L’Ing. Paolo Stanzani (1936-2017), uno dei primi assunti da Ferruccio Lamborghini, prelevato direttamente dall’università di Modena, è tra gli attori più importanti nella storia del motore V12 e della Miura. Fu proprio Stanzani, infatti, a rendere utilizzabile su strada e producibile in serie il motore V12 progettato dall’Ing. Giotto Bizzarrini. Stanzani ha fatto inoltre parte del ristretto gruppo di giovani che ha sviluppato e creato la Miura e le sue soluzioni tecniche all’avanguardia.
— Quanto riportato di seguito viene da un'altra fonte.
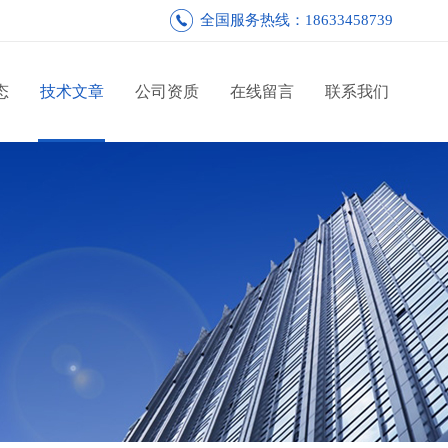
全国服务热线：18633458739
态
技术文章
公司资质
在线留言
联系我们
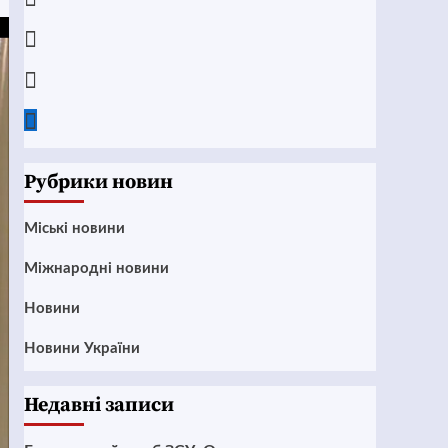
Instagram
Twitter
Google
News
Рубрики новин
Mіські новини
Міжнародні новини
Новини
Новини України
Недавні записи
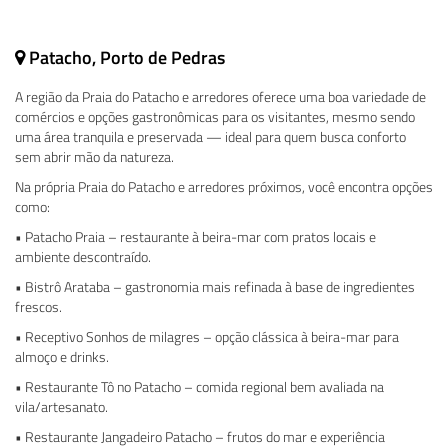
Patacho, Porto de Pedras
A região da Praia do Patacho e arredores oferece uma boa variedade de
comércios e opções gastronômicas para os visitantes, mesmo sendo
uma área tranquila e preservada — ideal para quem busca conforto
sem abrir mão da natureza.
Na própria Praia do Patacho e arredores próximos, você encontra opções
como:
• Patacho Praia – restaurante à beira-mar com pratos locais e
ambiente descontraído.
• Bistrô Arataba – gastronomia mais refinada à base de ingredientes
frescos.
• Receptivo Sonhos de milagres – opção clássica à beira-mar para
almoço e drinks.
• Restaurante Tô no Patacho – comida regional bem avaliada na
vila/artesanato.
• Restaurante Jangadeiro Patacho – frutos do mar e experiência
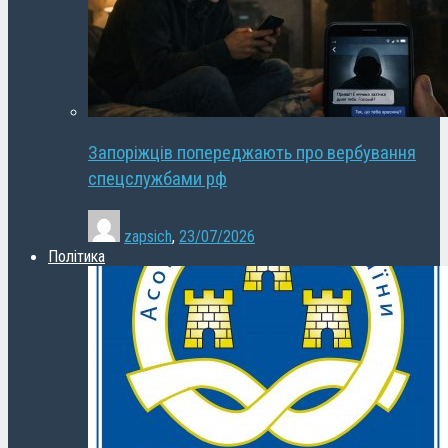
Запоріжців попереджають про вербування
спецслужбами рф
zapsich
,
23/07/2026
Політика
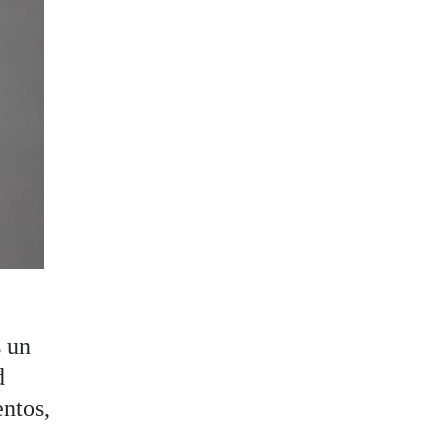
s un
d
entos,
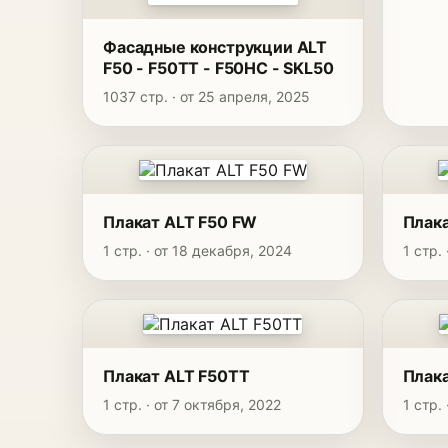
Фасадные конструкции ALT
F50 - F50TT - F50HC - SKL50
1037 стр. · от 25 апреля, 2025
Плакат ALT F50 FW
Плак
1 стр. · от 18 декабря, 2024
1 стр.
Плакат ALT F50TT
Плака
1 стр. · от 7 октября, 2022
1 стр.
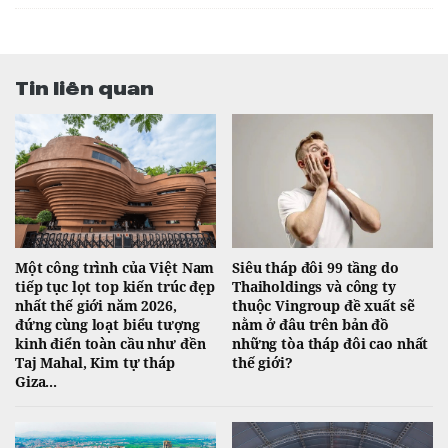
Tin liên quan
Một công trình của Việt Nam
Siêu tháp đôi 99 tầng do
tiếp tục lọt top kiến trúc đẹp
Thaiholdings và công ty
nhất thế giới năm 2026,
thuộc Vingroup đề xuất sẽ
đứng cùng loạt biểu tượng
nằm ở đâu trên bản đồ
kinh điển toàn cầu như đền
những tòa tháp đôi cao nhất
Taj Mahal, Kim tự tháp
thế giới?
Giza...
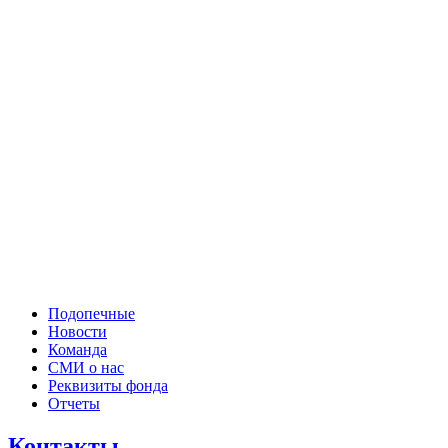
Подопечные
Новости
Команда
СМИ о нас
Реквизиты фонда
Отчеты
Контакты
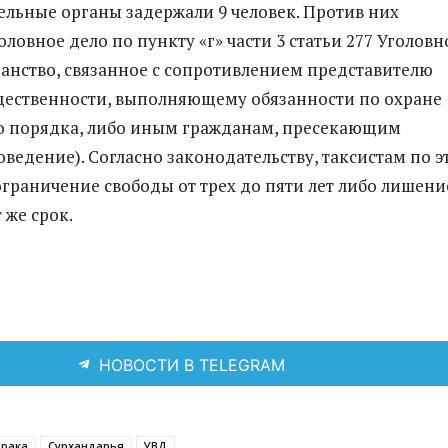
льные органы задержали 9 человек. Против них
ловное дело по пункту «г» части 3 статьи 277 Уголовн
ганство, связанное с сопротивлением представителю
щественности, выполняющему обязанности по охране
о порядка, либо иным гражданам, пресекающим
оведение). Согласно законодательству, таксистам по э
 ограничение свободы от трех до пяти лет либо лишени
 же срок.
НОВОСТИ В TELEGRAM
драка
Сурхандарья
УВД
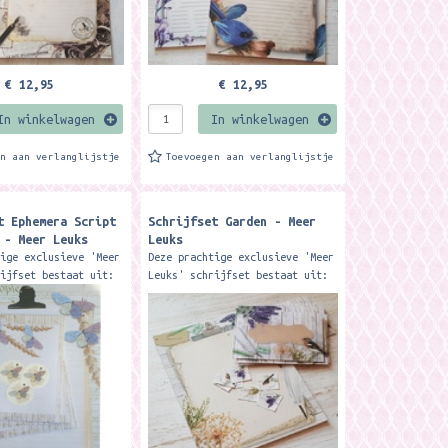
€ 12,95
€ 12,95
In winkelwagen
In winkelwagen
en aan verlanglijstje
Toevoegen aan verlanglijstje
t Ephemera Script
Schrijfset Garden - Meer
 - Meer Leuks
Leuks
tige exclusieve 'Meer
Deze prachtige exclusieve 'Meer
rijfset bestaat uit:
Leuks' schrijfset bestaat uit:
 met 50 vellen
1 A4 blok, met 50 vellen
g gelinieerd papier
enkelzijdig gelinieerd papier
pen 12...
12 enveloppen 12...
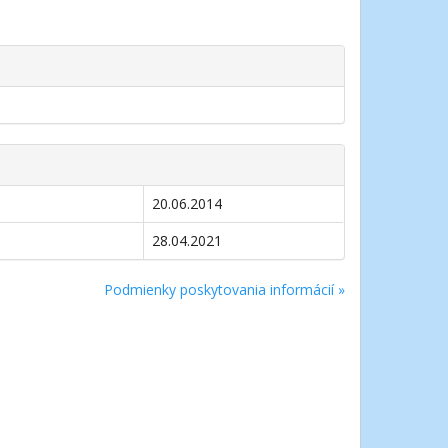
20.06.2014
28.04.2021
Podmienky poskytovania informácií »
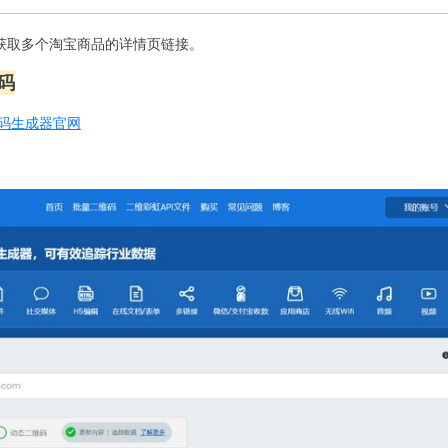
获取多个淘宝商品的详情页链接。
码
码生成器官网
。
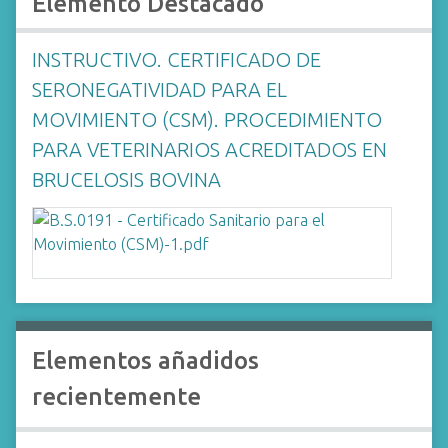
Elemento Destacado
i
n
INSTRUCTIVO. CERTIFICADO DE
c
SERONEGATIVIDAD PARA EL
i
p
MOVIMIENTO (CSM). PROCEDIMIENTO
a
PARA VETERINARIOS ACREDITADOS EN
l
BRUCELOSIS BOVINA
Elementos añadidos
recientemente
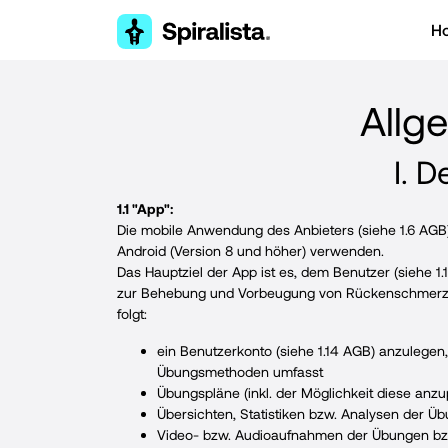
H
Allg
I. 
1.1 "App":
Die mobile Anwendung des Anbieters (siehe 1.6 AGB) 
Android (Version 8 und höher) verwenden.
Das Hauptziel der App ist es, dem Benutzer (siehe 
zur Behebung und Vorbeugung von Rückenschmerzen,
folgt:
ein Benutzerkonto (siehe 1.14 AGB) anzulegen,
Übungsmethoden umfasst
Übungspläne (inkl. der Möglichkeit diese anzu
Übersichten, Statistiken bzw. Analysen der Ü
Video- bzw. Audioaufnahmen der Übungen b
Il suo ruolo all’interno di Lamborghini ha spaziato da quello di Direttore Tecnico a quello di Direttore di Produzione e di Direttore Generale. Molto importanti anche i suoi contributi per la realizzazione della Countach, dell’Espada e della Urraco, quest’ultima sua figlia prediletta.

La Miura: una vera e propria star, icona sia per la sua bellezza che per la sua “voce”

La Miura, fin dal momento della sua presentazione, è diventata l’auto più desiderata anche dai registi. Risultano agli archivi ben 43 film che la vedono attrice e spesso protagonista. Tra tutti il più celebre è senz’altro “The Italian Job” del 1969, dove la P400 Miura, guidata da Rossano Brazzi sulle note di Matt Monro “On days like these”, occupa l’intera sequenza iniziale lunga ben 3 minuti. In sottofondo, anche il suono del suo V12 in piena accelerazione, per una sequenza che ormai è considerata un cult della cinematografia a tema automobilistico.

Sono state decine le copertine dei periodici, di auto e non solo, che hanno visto la Miura protagonista. Il primo articolo apparso a livello internazionale nel novembre 1966, è stato quello a firma di Paul Frère, il pilota belga poi diventato giornalista, in un numero del settimanale Autocar. Il più leggendario però è senz’altro quello scritto dal giornalista inglese Leonard “LJK” Setright, in due puntate, per il mensile inglese CAR, quando ha descritto le emozioni di un viaggio tra Sant’Agata Bolognese e Londra con una P400 Miura.

E’ difficile elencare i nomi delle personalità che nella storia hanno avuto una Miura: Little Tony e Rod Stewart, ad esempio, ne hanno possedute più di una, Eddie Van Hallen ha tenuto la sua per oltre 30 anni e Jay Kay dei Jamiroquai la possiede tutt’oggi. Tra gli altri proprietari di Miura degni di nota troviamo: l’attore Peter Sellers, la modella Twiggy, i cantanti Johnny Hallyday (che passò all’onore delle cronache per aver divelto un albero con la sua P400), Elton John, la cantante lirica Grace Bumbry, il jazzista Miles Davis, il pilota Jean-Pierre Beltoise e infine lo Shah di Persia, proprietario di varie Miura, tra cui una delle sole 4 SVJ prodotte.